Please format your code, logs or configuration files using </> icon as explained in this guide and not the citation button. It will make your post more readable.

Or use markdown style like:

```
CODE
```

This is the icon to use if you are not using markdown format:

There's a live preview panel for exactly this reasons.

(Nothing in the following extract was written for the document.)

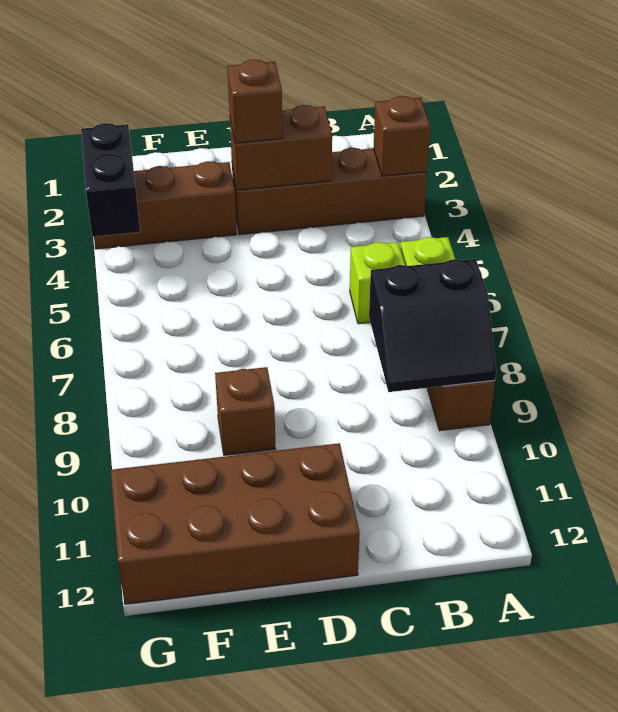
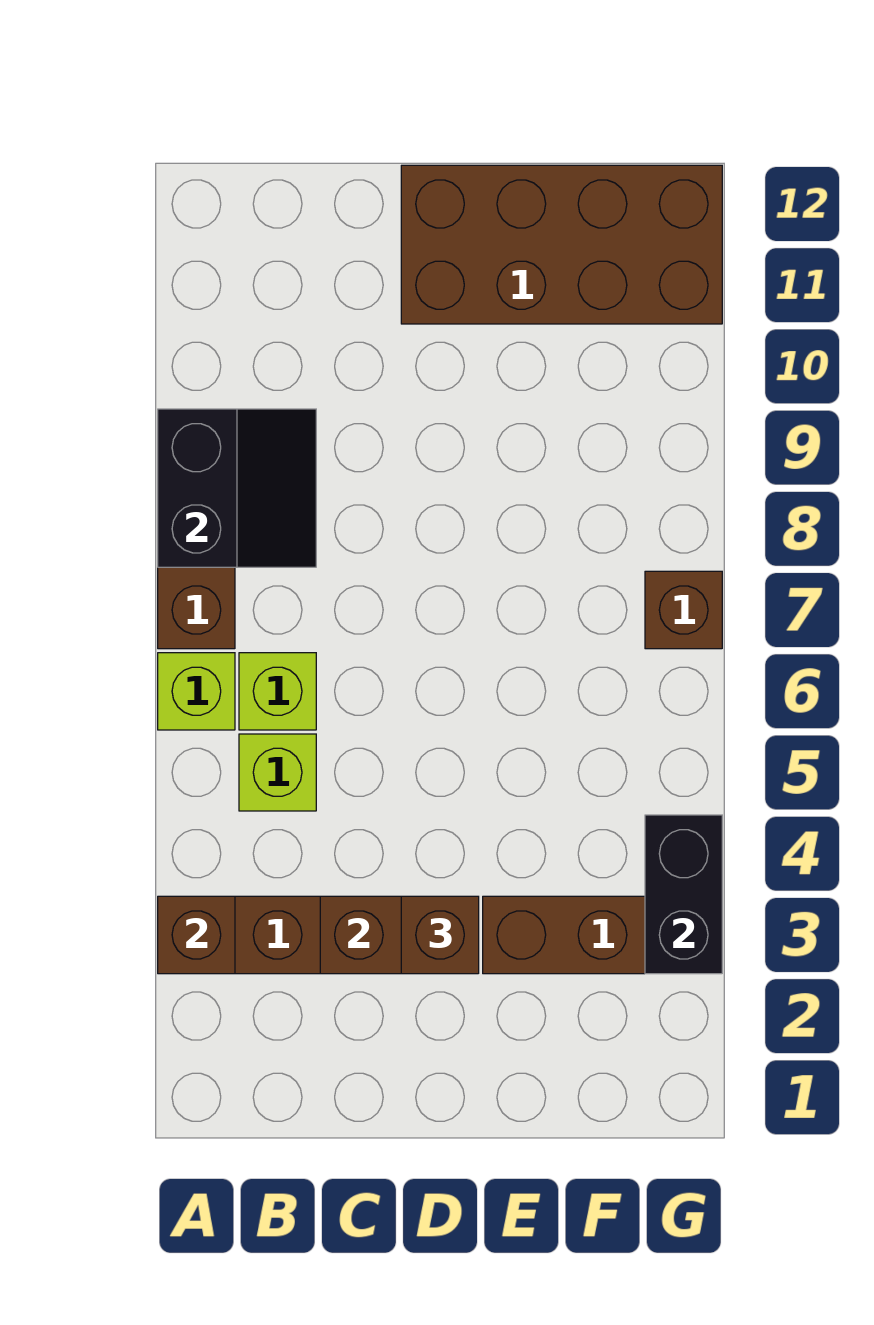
black 2x2 slope [369,259,496,392] -> black 2x2 slope turned to [158,409,316,567]
none -> lime 1x1 brick [239,734,316,811]
brown 1x1 brick [215,367,276,455] -> brown 1x1 brick moved to [645,571,722,649]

Lots of people read these forums, and many of them will simply skip over a post that is difficult to read, because it's just too large an investment of their time to try and follow a wall of badly formatted text.
If your goal is to get an answer to your questions, it's in your interest to make it as easy to read and understand as possible.
Please update your post.

thank you so much i updated my post

Could you format the data properly, please? In general I think you have to tell us what information is important to you or which information you want to keep. Elasticsearch could store the data 1:1 but it might have little use to you. A little bit of clarification what motivation or objectives would help us understand your problem.

Try to use logstash if you have the json files.

  • input => file => codec => json
  • output => elasticsearch

Docs

my question is : can i do this architecture knowing that i have integrated data in the form of JSON file

This topic was automatically closed 28 days after the last reply. New replies are no longer allowed.